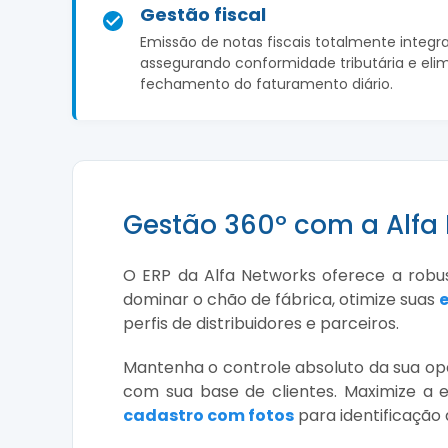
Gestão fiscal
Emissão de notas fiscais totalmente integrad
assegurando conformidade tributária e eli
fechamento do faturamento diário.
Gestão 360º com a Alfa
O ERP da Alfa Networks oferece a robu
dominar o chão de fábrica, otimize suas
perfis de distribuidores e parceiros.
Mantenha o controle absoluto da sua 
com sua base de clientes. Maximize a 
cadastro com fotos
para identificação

···

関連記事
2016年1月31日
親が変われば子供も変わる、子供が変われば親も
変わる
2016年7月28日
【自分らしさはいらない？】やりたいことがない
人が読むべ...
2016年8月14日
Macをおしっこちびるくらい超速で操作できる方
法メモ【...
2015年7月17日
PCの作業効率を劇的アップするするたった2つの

···

Directions for this task: Report every line of the records that contains the word "Gestão".

Exercise response:
Gestão fiscal
Gestão 360º com a Alfa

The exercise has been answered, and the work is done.